Billboard signs were the primary topic of discussion at the Flowery Branch City Council meeting Wednesday.

Flowery Branch Planning Director James Riker briefed council members on the legal and financial issues surrounding trivision signs, which revolve to display multiple signs on the same billboard, and electrical signs that use light-emitting diodes. The issue of new technology signs came before the City Council as zoning ordinances require updating in order to address advancements in the billboard industry.

Flowery Branch is currently under a sign moratorium that is slated to last until May 21 while the council devises an ordinance to adequately address the technological advances and their place in Flowery Branch zoning laws.

Debate arose when council members considered whether to allow the electrical signs within the city. Some council members said they believed the constantly changing signs and their light intensity could be a distraction to drivers, particularly on Interstate 985.
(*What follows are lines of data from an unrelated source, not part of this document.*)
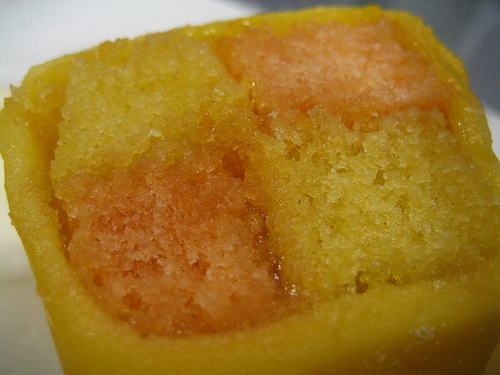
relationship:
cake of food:
[46, 40, 257, 213] [3, 2, 498, 372]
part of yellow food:
[280, 181, 416, 307] [0, 6, 500, 373]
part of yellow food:
[238, 105, 500, 306] [248, 109, 485, 279]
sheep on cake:
[41, 29, 500, 323] [1, 2, 498, 372]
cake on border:
[1, 0, 500, 375] [5, 129, 147, 351]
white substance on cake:
[409, 314, 440, 357] [17, 29, 486, 373]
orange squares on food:
[71, 10, 455, 336] [3, 2, 498, 372]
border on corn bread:
[1, 129, 149, 375] [21, 10, 496, 350]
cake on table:
[1, 0, 500, 375] [1, 0, 498, 374]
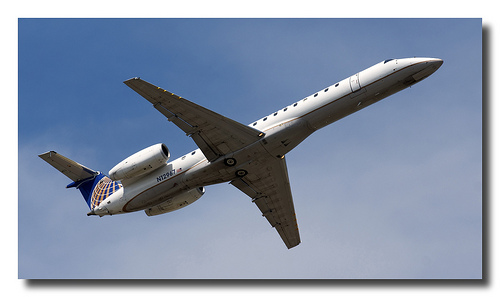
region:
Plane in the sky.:
[27, 39, 450, 256]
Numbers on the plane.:
[145, 166, 191, 186]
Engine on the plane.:
[101, 139, 183, 184]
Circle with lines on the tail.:
[51, 165, 122, 209]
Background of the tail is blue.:
[71, 175, 153, 220]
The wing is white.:
[135, 78, 252, 147]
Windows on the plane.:
[249, 78, 348, 126]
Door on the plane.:
[337, 65, 367, 98]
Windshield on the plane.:
[374, 48, 409, 72]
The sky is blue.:
[33, 36, 118, 111]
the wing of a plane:
[126, 66, 266, 166]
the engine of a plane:
[105, 137, 174, 187]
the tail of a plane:
[33, 143, 136, 215]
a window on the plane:
[333, 78, 345, 89]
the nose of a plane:
[420, 50, 452, 75]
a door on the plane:
[346, 68, 363, 95]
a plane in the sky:
[33, 43, 449, 253]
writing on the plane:
[153, 167, 175, 182]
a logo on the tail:
[83, 171, 124, 211]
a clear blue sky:
[19, 18, 484, 281]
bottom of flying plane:
[160, 46, 443, 223]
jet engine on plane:
[103, 142, 176, 189]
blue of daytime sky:
[265, 28, 341, 67]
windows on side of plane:
[254, 77, 345, 127]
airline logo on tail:
[85, 172, 124, 207]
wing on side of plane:
[124, 72, 244, 149]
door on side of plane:
[342, 75, 364, 98]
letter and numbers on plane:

"Because we’re growing, I anticipate I-985 will have a lot of construction in the near future, and eventually we’re going to have a lot of cones out there and flashing lights, and (signs) are just one more thing to distract drivers’ attention," said Councilman Craig Lutz.

Flowery Branch City Attorney Ron Bennett said the city likely does not have the financial means to prohibit the electric signs, and banning the signs completely could result in litigation against the city claiming freedom of speech violations.

"At the end of the day, there’s probably enough money in these signs that a company might push ... to have them," Bennett said.

Riker said he will continue to review the matter, and will present his findings to the City Council in early May to begin the drafting of a new sign ordinance.

Flowery Branch City Council also approved to send a letter to the Georgia Environmental Protection Division declaring the city’s participation in the state-mandated watershed protection plan.

Andrew said the city must comply with the regulations of the watershed protection plan in order to maintain the city’s current sewage permit and to receive permission to expand Flowery Branch wastewater facilities in the future. He said it will cost the city about $30,000 to hire the biologists necessary to comply with the state mandate requiring cities to test water quality.